SUPPLIED RECORDS START

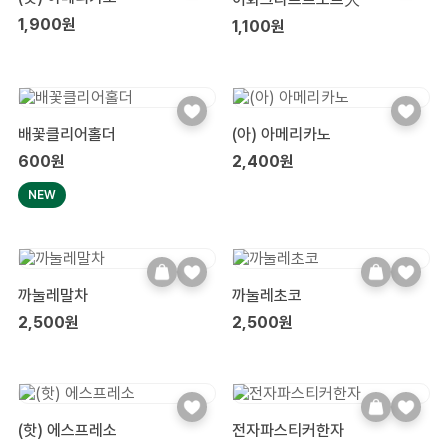
1,900원
1,100원
배꽃클리어홀더
(아) 아메리카노
600원
2,400원
NEW
까눌레말차
까눌레초코
2,500원
2,500원
(핫) 에스프레소
전자파스티커한자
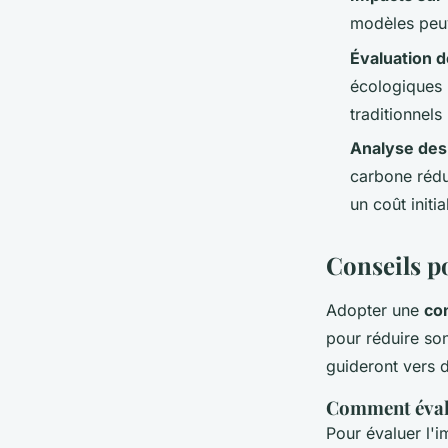
modèles peuv
Évaluation 
écologiques 
traditionnel
Analyse des
carbone rédu
un coût initia
Conseils p
Adopter une
co
pour réduire so
guideront vers 
Comment éval
Pour évaluer l'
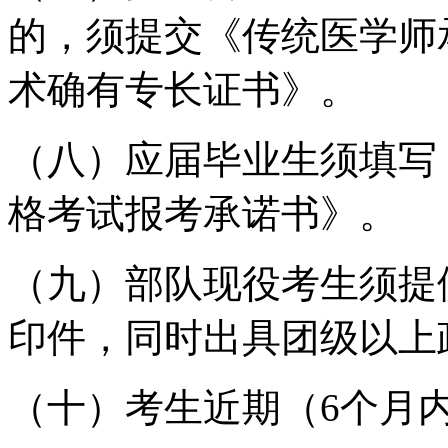
的，须提交《传统医学师
术确有专长证书》。
（八）应届毕业生须填写
格考试报考承诺书》。
（九）部队现役考生须提
印件，同时出具团级以上
（十）考生近期（6个月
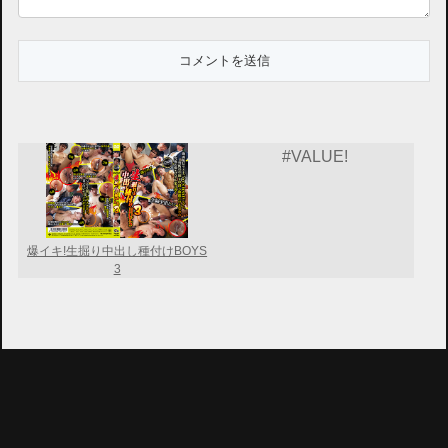
#VALUE!
爆イキ!生掘り中出し種付けBOYS
3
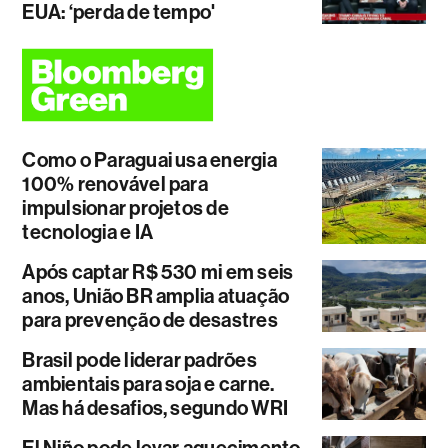
EUA: ‘perda de tempo'
Como o Paraguai usa energia
100% renovável para
impulsionar projetos de
tecnologia e IA
Após captar R$ 530 mi em seis
anos, União BR amplia atuação
para prevenção de desastres
Brasil pode liderar padrões
ambientais para soja e carne.
Mas há desafios, segundo WRI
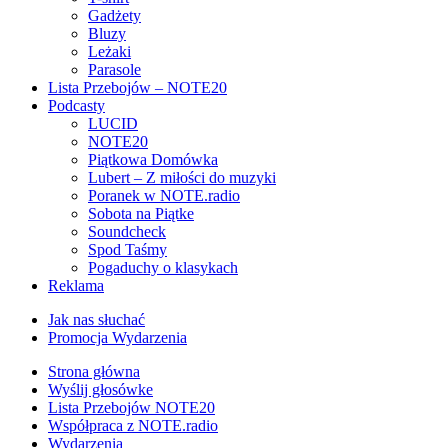
Gadżety
Bluzy
Leżaki
Parasole
Lista Przebojów – NOTE20
Podcasty
LUCID
NOTE20
Piątkowa Domówka
Lubert – Z miłości do muzyki
Poranek w NOTE.radio
Sobota na Piątke
Soundcheck
Spod Taśmy
Pogaduchy o klasykach
Reklama
Jak nas słuchać
Promocja Wydarzenia
Strona główna
Wyślij głosówke
Lista Przebojów NOTE20
Współpraca z NOTE.radio
Wydarzenia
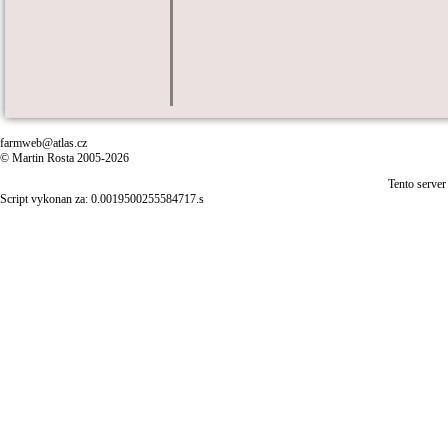
farmweb@atlas.cz
© Martin Rosta 2005-2026
Tento server
Script vykonan za: 0.0019500255584717.s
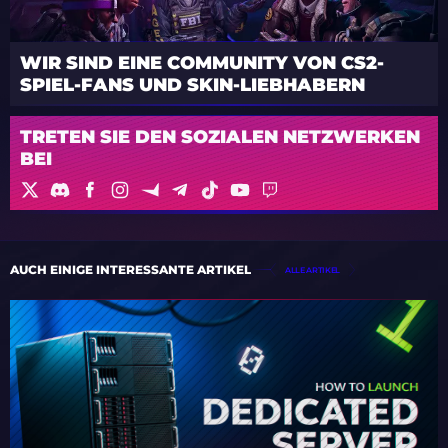
WIR SIND EINE COMMUNITY VON CS2-
SPIEL-FANS UND SKIN-LIEBHABERN
TRETEN SIE DEN SOZIALEN NETZWERKEN
BEI
AUCH EINIGE INTERESSANTE ARTIKEL
ALLE ARTIKEL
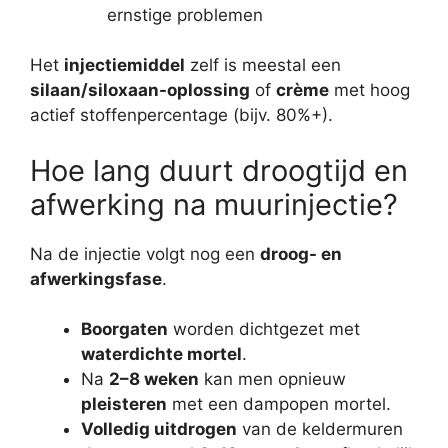
ernstige problemen
Het
injectiemiddel
zelf is meestal een
silaan/siloxaan-oplossing
of
crème
met hoog
actief stoffenpercentage (bijv. 80%+).
Hoe lang duurt droogtijd en
afwerking na muurinjectie?
Na de injectie volgt nog een
droog- en
afwerkingsfase
.
Boorgaten
worden dichtgezet met
waterdichte mortel
.
Na
2–8 weken
kan men opnieuw
pleisteren
met een dampopen mortel.
Volledig uitdrogen
van de keldermuren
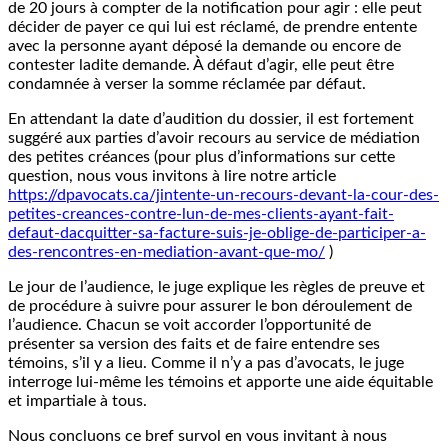
de 20 jours à compter de la notification pour agir : elle peut
décider de payer ce qui lui est réclamé, de prendre entente
avec la personne ayant déposé la demande ou encore de
contester ladite demande. À défaut d’agir, elle peut être
condamnée à verser la somme réclamée par défaut.
En attendant la date d’audition du dossier, il est fortement
suggéré aux parties d’avoir recours au service de médiation
des petites créances (pour plus d’informations sur cette
question, nous vous invitons à lire notre article
https://dpavocats.ca/jintente-un-recours-devant-la-cour-des-
petites-creances-contre-lun-de-mes-clients-ayant-fait-
defaut-dacquitter-sa-facture-suis-je-oblige-de-participer-a-
des-rencontres-en-mediation-avant-que-mo/
)
Le jour de l’audience, le juge explique les règles de preuve et
de procédure à suivre pour assurer le bon déroulement de
l’audience. Chacun se voit accorder l’opportunité de
présenter sa version des faits et de faire entendre ses
témoins, s’il y a lieu. Comme il n’y a pas d’avocats, le juge
interroge lui-même les témoins et apporte une aide équitable
et impartiale à tous.
Nous concluons ce bref survol en vous invitant à nous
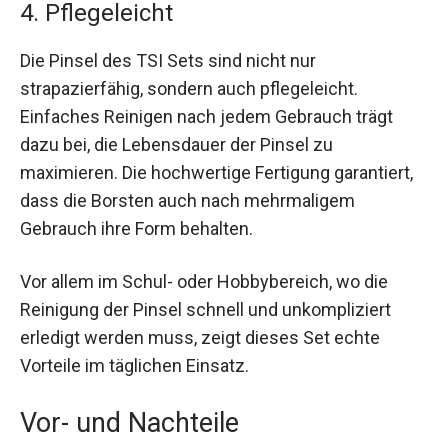
4. Pflegeleicht
Die Pinsel des TSI Sets sind nicht nur
strapazierfähig, sondern auch pflegeleicht.
Einfaches Reinigen nach jedem Gebrauch trägt
dazu bei, die Lebensdauer der Pinsel zu
maximieren. Die hochwertige Fertigung garantiert,
dass die Borsten auch nach mehrmaligem
Gebrauch ihre Form behalten.
Vor allem im Schul- oder Hobbybereich, wo die
Reinigung der Pinsel schnell und unkompliziert
erledigt werden muss, zeigt dieses Set echte
Vorteile im täglichen Einsatz.
Vor- und Nachteile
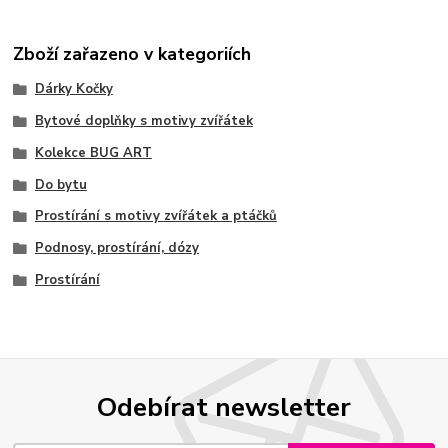
Zboží zařazeno v kategoriích
Dárky Kočky
Bytové doplňky s motivy zvířátek
Kolekce BUG ART
Do bytu
Prostírání s motivy zvířátek a ptáčků
Podnosy, prostírání, dózy
Prostírání
Odebírat newsletter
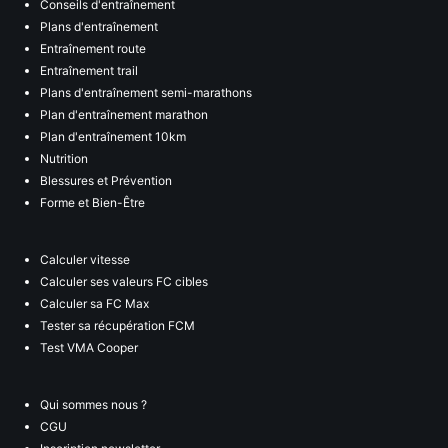
Conseils d'entraînement
Plans d'entraînement
Entraînement route
Entraînement trail
Plans d'entraînement semi-marathons
Plan d'entraînement marathon
Plan d'entraînement 10km
Nutrition
Blessures et Prévention
Forme et Bien-Être
Calculer vitesse
Calculer ses valeurs FC cibles
Calculer sa FC Max
Tester sa récupération FCM
Test VMA Cooper
Qui sommes nous ?
CGU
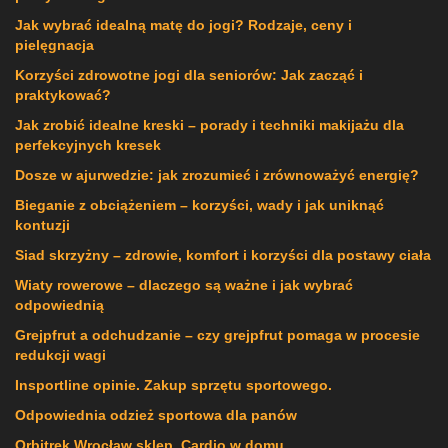
Jak wybrać idealną matę do jogi? Rodzaje, ceny i
pielęgnacja
Korzyści zdrowotne jogi dla seniorów: Jak zacząć i
praktykować?
Jak zrobić idealne kreski – porady i techniki makijażu dla
perfekcyjnych kresek
Dosze w ajurwedzie: jak zrozumieć i zrównoważyć energię?
Bieganie z obciążeniem – korzyści, wady i jak uniknąć
kontuzji
Siad skrzyżny – zdrowie, komfort i korzyści dla postawy ciała
Wiaty rowerowe – dlaczego są ważne i jak wybrać
odpowiednią
Grejpfrut a odchudzanie – czy grejpfrut pomaga w procesie
redukcji wagi
Insportline opinie. Zakup sprzętu sportowego.
Odpowiednia odzież sportowa dla panów
Orbitrek Wrocław sklep. Cardio w domu.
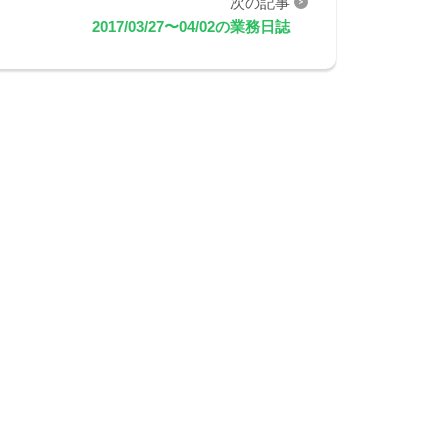
2017/03/27〜04/02の業務日誌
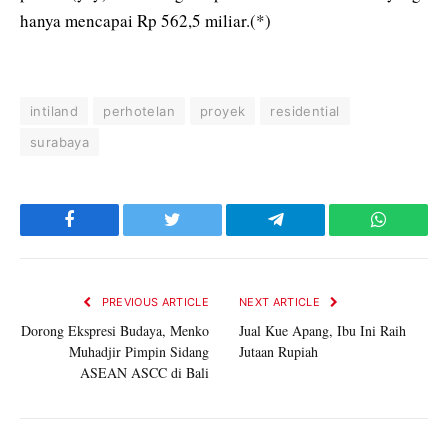
hanya mencapai Rp 562,5 miliar.(*)
intiland
perhotelan
proyek
residential
surabaya
Facebook
Twitter
Telegram
WhatsAp
PREVIOUS ARTICLE
NEXT ARTICLE
Dorong Ekspresi Budaya, Menko
Jual Kue Apang, Ibu Ini Raih
Muhadjir Pimpin Sidang
Jutaan Rupiah
ASEAN ASCC di Bali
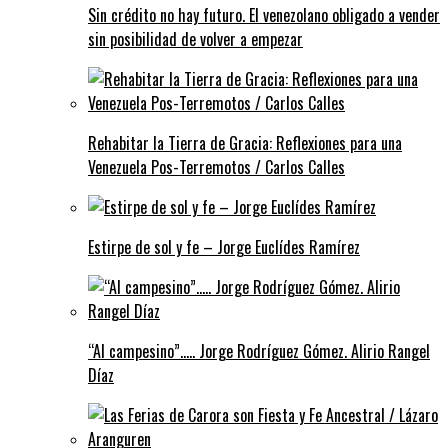
Sin crédito no hay futuro. El venezolano obligado a vender
sin posibilidad de volver a empezar
Rehabitar la Tierra de Gracia: Reflexiones para una
Venezuela Pos-Terremotos / Carlos Calles
Estirpe de sol y fe – Jorge Euclídes Ramírez
“Al campesino”….. Jorge Rodríguez Gómez. Alirio Rangel
Díaz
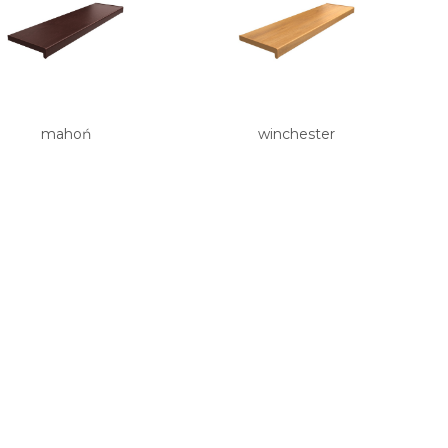
mahoń
winchester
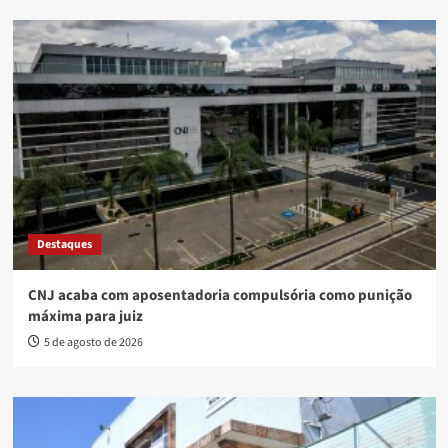
Destaques
CNJ acaba com aposentadoria compulsória como punição
máxima para juiz
5 de agosto de 2026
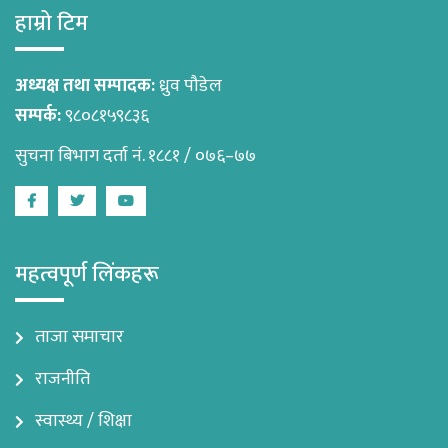
हाम्रो टिम
अध्यक्ष तथा सम्पादक:
ध्रुव पौडेल
सम्पर्क:
९८०८१५९८३६
सुचना बिभाग दर्ता नं. १८८१ / ०७६–७७
Facebook
Twitter
Youtube
महत्वपूर्ण लिंकहरू
ताजा समाचार
राजनीति
स्वास्थ्य / शिक्षा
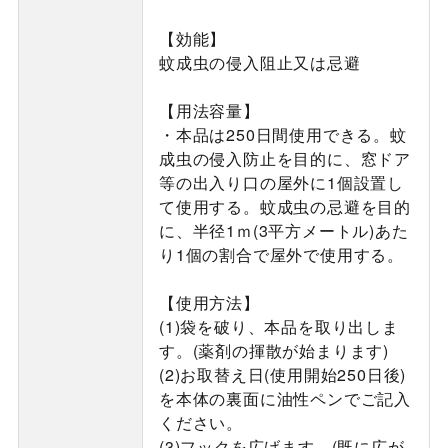
【効能】
蚊成虫の侵入阻止又は忌避
【用法容量】
・本品は250日間使用できる。蚊
成虫の侵入防止を目的に、窓ドア
等の出入り口の屋外に1個設置し
て使用する。蚊成虫の忌避を目的
に、半径1ｍ(3平方メートル)あた
り1個の割合で屋外で使用する。
【使用方法】
(1)袋を破り、本品を取り出しま
す。(薬剤の揮散が始まります)
(2)お取替え日(使用開始250日後)
を本体の裏面に油性ペンでご記入
ください。
(3)フックを広げます。(既に広が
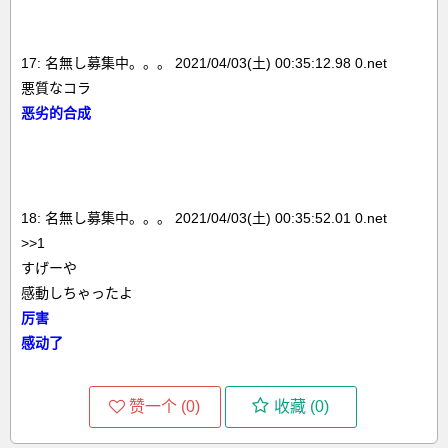
17: 名無し募集中。。。 2021/04/03(土) 00:35:12.98 0.net
悪質なコラ
恶劣的合成
18: 名無し募集中。。。 2021/04/03(土) 00:35:52.01 0.net
>>1
すげーや
感動しちゃったよ
厉害
感动了
赞一个 (
0
)
收藏 (
0
)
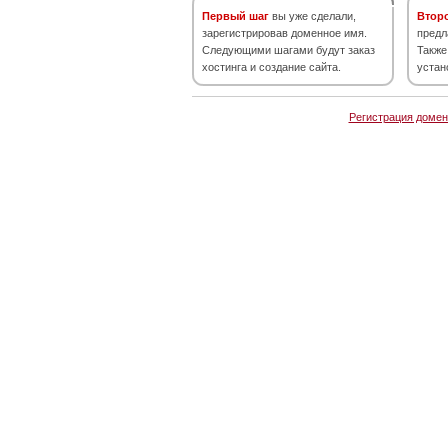
Первый шаг
вы уже сделали,
Втор
зарегистрировав доменное имя.
предл
Следующими шагами будут заказ
Также
хостинга и создание сайта.
устан
Регистрация домен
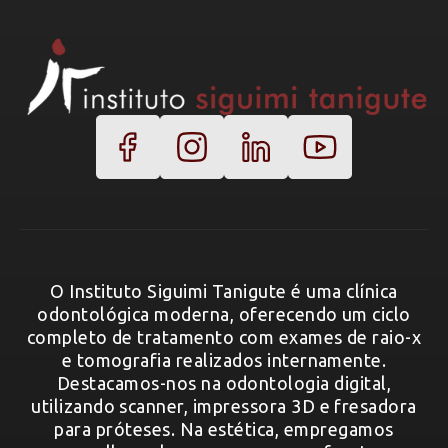
O Instituto Siguimi Tanigute é uma clínica
odontológica moderna, oferecendo um ciclo
completo de tratamento com exames de raio-x
e tomografia realizados internamente.
Destacamos-nos na odontologia digital,
utilizando scanner, impressora 3D e fresadora
para próteses. Na estética, empregamos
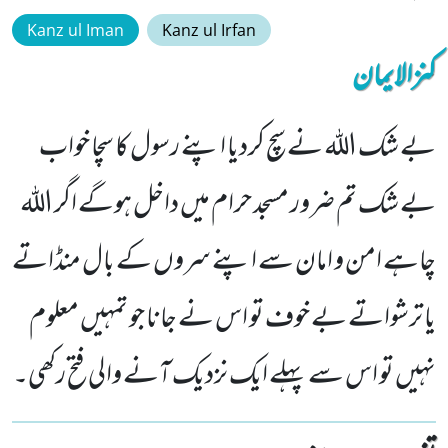
Kanz ul Iman
Kanz ul Irfan
کنزالایمان
بے شک اللہ نے سچ کردیا اپنے رسول کا سچا خواب
بے شک تم ضرور مسجد حرام میں داخل ہوگے اگر اللہ
چاہے امن و امان سے اپنے سروں کے بال منڈاتے
یا ترشواتے بے خوف تو اس نے جانا جو تمہیں معلوم
نہیں تو اس سے پہلے ایک نزدیک آنے والی فتح رکھی۔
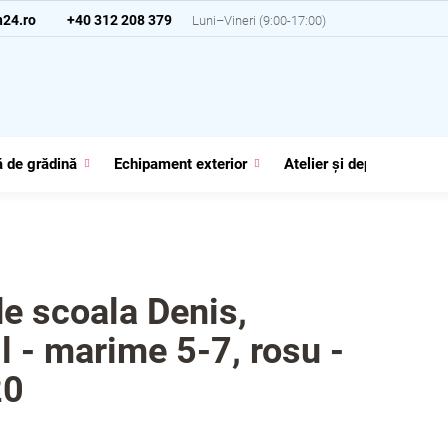
24.ro
+40 312 208 379
 de grădină
Echipament exterior
Atelier și depozit
G
de scoala Denis,
l - marime 5-7, rosu -
20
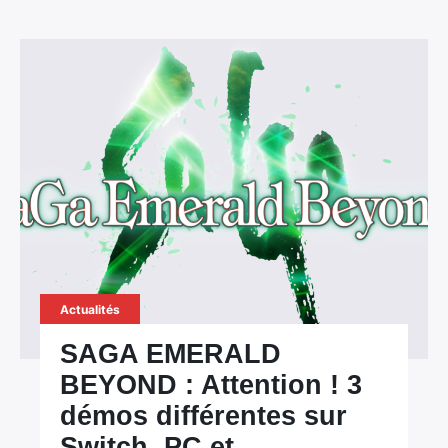
Actualités
SAGA EMERALD
BEYOND : Attention ! 3
démos différentes sur
Switch, PC et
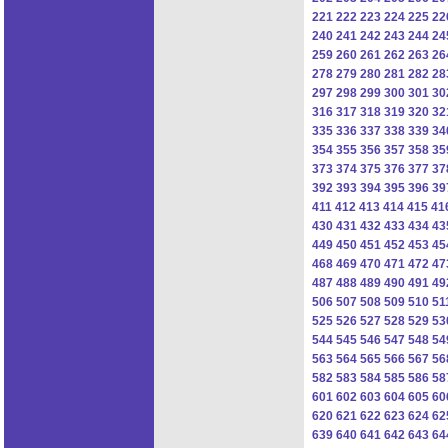
221
222
223
224
225
22
240
241
242
243
244
24
259
260
261
262
263
26
278
279
280
281
282
28
297
298
299
300
301
30
316
317
318
319
320
32
335
336
337
338
339
34
354
355
356
357
358
35
373
374
375
376
377
37
392
393
394
395
396
39
411
412
413
414
415
41
430
431
432
433
434
43
449
450
451
452
453
45
468
469
470
471
472
47
487
488
489
490
491
49
506
507
508
509
510
51
525
526
527
528
529
53
544
545
546
547
548
54
563
564
565
566
567
56
582
583
584
585
586
58
601
602
603
604
605
60
620
621
622
623
624
62
639
640
641
642
643
64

SUPPLIED RECORDS END

Exercise for the records above: copy only the lines from the one with "met een dampopen mortel." to the one with "Bytové doplňky s motivy zvířátek", both ends kept, and drop the pictures.

met een dampopen mortel.
Volledig uitdrogen
van de keldermuren
de 20 jours à compter de la notification pour agir : elle peut
décider de payer ce qui lui est réclamé, de prendre entente
avec la personne ayant déposé la demande ou encore de
contester ladite demande. À défaut d’agir, elle peut être
condamnée à verser la somme réclamée par défaut.
En attendant la date d’audition du dossier, il est fortement
suggéré aux parties d’avoir recours au service de médiation
des petites créances (pour plus d’informations sur cette
question, nous vous invitons à lire notre article
https://dpavocats.ca/jintente-un-recours-devant-la-cour-des-
petites-creances-contre-lun-de-mes-clients-ayant-fait-
defaut-dacquitter-sa-facture-suis-je-oblige-de-participer-a-
des-rencontres-en-mediation-avant-que-mo/
)
Le jour de l’audience, le juge explique les règles de preuve et
de procédure à suivre pour assurer le bon déroulement de
l’audience. Chacun se voit accorder l’opportunité de
présenter sa version des faits et de faire entendre ses
témoins, s’il y a lieu. Comme il n’y a pas d’avocats, le juge
interroge lui-même les témoins et apporte une aide équitable
et impartiale à tous.
Nous concluons ce bref survol en vous invitant à nous
4. Pflegeleicht
Die Pinsel des TSI Sets sind nicht nur
strapazierfähig, sondern auch pflegeleicht.
Einfaches Reinigen nach jedem Gebrauch trägt
dazu bei, die Lebensdauer der Pinsel zu
maximieren. Die hochwertige Fertigung garantiert,
dass die Borsten auch nach mehrmaligem
Gebrauch ihre Form behalten.
Vor allem im Schul- oder Hobbybereich, wo die
Reinigung der Pinsel schnell und unkompliziert
erledigt werden muss, zeigt dieses Set echte
Vorteile im täglichen Einsatz.
Vor- und Nachteile
Zboží zařazeno v kategoriích
Dárky Kočky
Bytové doplňky s motivy zvířátek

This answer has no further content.